# To do
Reproduce every entry precisely as written.

# Excerpted data
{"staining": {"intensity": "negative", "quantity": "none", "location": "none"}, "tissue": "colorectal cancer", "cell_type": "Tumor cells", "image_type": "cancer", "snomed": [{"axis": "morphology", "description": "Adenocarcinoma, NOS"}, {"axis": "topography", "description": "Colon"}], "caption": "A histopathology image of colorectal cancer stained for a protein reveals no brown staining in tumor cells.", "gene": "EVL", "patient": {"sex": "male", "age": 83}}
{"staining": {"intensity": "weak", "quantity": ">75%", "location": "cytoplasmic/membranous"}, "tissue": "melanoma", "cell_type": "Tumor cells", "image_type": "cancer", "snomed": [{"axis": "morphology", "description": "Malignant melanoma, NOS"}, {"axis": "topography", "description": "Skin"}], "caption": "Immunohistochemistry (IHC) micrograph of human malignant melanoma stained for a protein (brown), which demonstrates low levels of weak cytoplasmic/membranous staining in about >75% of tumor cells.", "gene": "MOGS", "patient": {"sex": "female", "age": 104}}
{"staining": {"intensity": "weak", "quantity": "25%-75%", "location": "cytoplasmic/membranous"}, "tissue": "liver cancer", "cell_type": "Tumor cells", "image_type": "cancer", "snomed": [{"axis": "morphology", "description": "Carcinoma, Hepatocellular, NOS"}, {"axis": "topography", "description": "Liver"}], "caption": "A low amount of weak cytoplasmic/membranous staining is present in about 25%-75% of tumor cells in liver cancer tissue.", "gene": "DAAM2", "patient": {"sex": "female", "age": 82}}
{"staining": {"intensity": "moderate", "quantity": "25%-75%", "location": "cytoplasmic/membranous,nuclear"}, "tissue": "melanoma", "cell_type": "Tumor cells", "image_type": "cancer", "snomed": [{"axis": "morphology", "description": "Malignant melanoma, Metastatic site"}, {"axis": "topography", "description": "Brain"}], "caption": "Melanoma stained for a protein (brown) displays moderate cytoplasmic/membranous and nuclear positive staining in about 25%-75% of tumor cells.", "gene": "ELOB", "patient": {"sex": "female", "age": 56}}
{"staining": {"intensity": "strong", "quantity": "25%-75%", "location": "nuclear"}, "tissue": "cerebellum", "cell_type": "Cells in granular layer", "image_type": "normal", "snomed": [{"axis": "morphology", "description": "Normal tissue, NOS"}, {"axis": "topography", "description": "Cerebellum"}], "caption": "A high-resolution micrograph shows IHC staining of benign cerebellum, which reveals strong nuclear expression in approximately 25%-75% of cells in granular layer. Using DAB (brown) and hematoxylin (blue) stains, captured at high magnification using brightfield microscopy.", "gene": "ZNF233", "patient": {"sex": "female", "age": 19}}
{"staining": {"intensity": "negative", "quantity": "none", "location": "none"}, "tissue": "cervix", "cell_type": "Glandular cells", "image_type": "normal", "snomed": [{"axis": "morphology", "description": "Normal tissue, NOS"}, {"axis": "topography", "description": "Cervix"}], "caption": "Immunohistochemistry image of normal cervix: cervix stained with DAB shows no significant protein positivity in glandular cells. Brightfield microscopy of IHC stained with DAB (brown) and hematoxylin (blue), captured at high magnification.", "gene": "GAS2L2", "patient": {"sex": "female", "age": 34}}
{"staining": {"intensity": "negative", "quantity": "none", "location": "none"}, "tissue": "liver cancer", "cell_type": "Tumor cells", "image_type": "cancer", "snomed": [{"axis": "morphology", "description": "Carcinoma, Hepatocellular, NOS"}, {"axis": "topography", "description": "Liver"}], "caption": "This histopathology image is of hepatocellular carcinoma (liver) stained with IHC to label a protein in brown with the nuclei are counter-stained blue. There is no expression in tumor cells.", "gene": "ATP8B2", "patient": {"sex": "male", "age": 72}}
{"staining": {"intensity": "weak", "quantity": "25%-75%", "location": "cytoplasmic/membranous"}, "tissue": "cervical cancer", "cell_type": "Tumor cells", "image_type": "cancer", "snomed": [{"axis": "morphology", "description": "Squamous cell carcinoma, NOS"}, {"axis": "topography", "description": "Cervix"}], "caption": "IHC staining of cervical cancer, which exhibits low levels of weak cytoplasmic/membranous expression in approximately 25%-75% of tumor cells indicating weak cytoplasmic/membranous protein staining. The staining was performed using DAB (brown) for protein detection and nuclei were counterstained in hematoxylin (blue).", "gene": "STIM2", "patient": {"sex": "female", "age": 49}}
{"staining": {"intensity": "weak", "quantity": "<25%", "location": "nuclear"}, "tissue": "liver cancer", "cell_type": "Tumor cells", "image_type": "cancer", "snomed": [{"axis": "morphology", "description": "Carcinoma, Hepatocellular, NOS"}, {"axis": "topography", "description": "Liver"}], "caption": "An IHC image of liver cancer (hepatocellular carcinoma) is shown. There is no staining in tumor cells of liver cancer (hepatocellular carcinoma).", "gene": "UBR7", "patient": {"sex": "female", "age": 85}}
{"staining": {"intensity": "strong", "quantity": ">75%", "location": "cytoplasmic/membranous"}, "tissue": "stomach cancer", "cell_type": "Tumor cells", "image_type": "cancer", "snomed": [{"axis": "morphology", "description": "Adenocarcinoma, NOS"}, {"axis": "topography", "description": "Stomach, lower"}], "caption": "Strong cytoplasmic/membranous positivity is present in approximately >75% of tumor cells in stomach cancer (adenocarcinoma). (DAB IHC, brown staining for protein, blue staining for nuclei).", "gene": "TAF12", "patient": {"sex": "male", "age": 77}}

# Written response
{"staining": {"intensity": "negative", "quantity": "none", "location": "none"}, "tissue": "colorectal cancer", "cell_type": "Tumor cells", "image_type": "cancer", "snomed": [{"axis": "morphology", "description": "Adenocarcinoma, NOS"}, {"axis": "topography", "description": "Colon"}], "caption": "A histopathology image of colorectal cancer stained for a protein reveals no brown staining in tumor cells.", "gene": "EVL", "patient": {"sex": "male", "age": 83}}
{"staining": {"intensity": "weak", "quantity": ">75%", "location": "cytoplasmic/membranous"}, "tissue": "melanoma", "cell_type": "Tumor cells", "image_type": "cancer", "snomed": [{"axis": "morphology", "description": "Malignant melanoma, NOS"}, {"axis": "topography", "description": "Skin"}], "caption": "Immunohistochemistry (IHC) micrograph of human malignant melanoma stained for a protein (brown), which demonstrates low levels of weak cytoplasmic/membranous staining in about >75% of tumor cells.", "gene": "MOGS", "patient": {"sex": "female", "age": 104}}
{"staining": {"intensity": "weak", "quantity": "25%-75%", "location": "cytoplasmic/membranous"}, "tissue": "liver cancer", "cell_type": "Tumor cells", "image_type": "cancer", "snomed": [{"axis": "morphology", "description": "Carcinoma, Hepatocellular, NOS"}, {"axis": "topography", "description": "Liver"}], "caption": "A low amount of weak cytoplasmic/membranous staining is present in about 25%-75% of tumor cells in liver cancer tissue.", "gene": "DAAM2", "patient": {"sex": "female", "age": 82}}
{"staining": {"intensity": "moderate", "quantity": "25%-75%", "location": "cytoplasmic/membranous,nuclear"}, "tissue": "melanoma", "cell_type": "Tumor cells", "image_type": "cancer", "snomed": [{"axis": "morphology", "description": "Malignant melanoma, Metastatic site"}, {"axis": "topography", "description": "Brain"}], "caption": "Melanoma stained for a protein (brown) displays moderate cytoplasmic/membranous and nuclear positive staining in about 25%-75% of tumor cells.", "gene": "ELOB", "patient": {"sex": "female", "age": 56}}
{"staining": {"intensity": "strong", "quantity": "25%-75%", "location": "nuclear"}, "tissue": "cerebellum", "cell_type": "Cells in granular layer", "image_type": "normal", "snomed": [{"axis": "morphology", "description": "Normal tissue, NOS"}, {"axis": "topography", "description": "Cerebellum"}], "caption": "A high-resolution micrograph shows IHC staining of benign cerebellum, which reveals strong nuclear expression in approximately 25%-75% of cells in granular layer. Using DAB (brown) and hematoxylin (blue) stains, captured at high magnification using brightfield microscopy.", "gene": "ZNF233", "patient": {"sex": "female", "age": 19}}
{"staining": {"intensity": "negative", "quantity": "none", "location": "none"}, "tissue": "cervix", "cell_type": "Glandular cells", "image_type": "normal", "snomed": [{"axis": "morphology", "description": "Normal tissue, NOS"}, {"axis": "topography", "description": "Cervix"}], "caption": "Immunohistochemistry image of normal cervix: cervix stained with DAB shows no significant protein positivity in glandular cells. Brightfield microscopy of IHC stained with DAB (brown) and hematoxylin (blue), captured at high magnification.", "gene": "GAS2L2", "patient": {"sex": "female", "age": 34}}
{"staining": {"intensity": "negative", "quantity": "none", "location": "none"}, "tissue": "liver cancer", "cell_type": "Tumor cells", "image_type": "cancer", "snomed": [{"axis": "morphology", "description": "Carcinoma, Hepatocellular, NOS"}, {"axis": "topography", "description": "Liver"}], "caption": "This histopathology image is of hepatocellular carcinoma (liver) stained with IHC to label a protein in brown with the nuclei are counter-stained blue. There is no expression in tumor cells.", "gene": "ATP8B2", "patient": {"sex": "male", "age": 72}}
{"staining": {"intensity": "weak", "quantity": "25%-75%", "location": "cytoplasmic/membranous"}, "tissue": "cervical cancer", "cell_type": "Tumor cells", "image_type": "cancer", "snomed": [{"axis": "morphology", "description": "Squamous cell carcinoma, NOS"}, {"axis": "topography", "description": "Cervix"}], "caption": "IHC staining of cervical cancer, which exhibits low levels of weak cytoplasmic/membranous expression in approximately 25%-75% of tumor cells indicating weak cytoplasmic/membranous protein staining. The staining was performed using DAB (brown) for protein detection and nuclei were counterstained in hematoxylin (blue).", "gene": "STIM2", "patient": {"sex": "female", "age": 49}}
{"staining": {"intensity": "weak", "quantity": "<25%", "location": "nuclear"}, "tissue": "liver cancer", "cell_type": "Tumor cells", "image_type": "cancer", "snomed": [{"axis": "morphology", "description": "Carcinoma, Hepatocellular, NOS"}, {"axis": "topography", "description": "Liver"}], "caption": "An IHC image of liver cancer (hepatocellular carcinoma) is shown. There is no staining in tumor cells of liver cancer (hepatocellular carcinoma).", "gene": "UBR7", "patient": {"sex": "female", "age": 85}}
{"staining": {"intensity": "strong", "quantity": ">75%", "location": "cytoplasmic/membranous"}, "tissue": "stomach cancer", "cell_type": "Tumor cells", "image_type": "cancer", "snomed": [{"axis": "morphology", "description": "Adenocarcinoma, NOS"}, {"axis": "topography", "description": "Stomach, lower"}], "caption": "Strong cytoplasmic/membranous positivity is present in approximately >75% of tumor cells in stomach cancer (adenocarcinoma). (DAB IHC, brown staining for protein, blue staining for nuclei).", "gene": "TAF12", "patient": {"sex": "male", "age": 77}}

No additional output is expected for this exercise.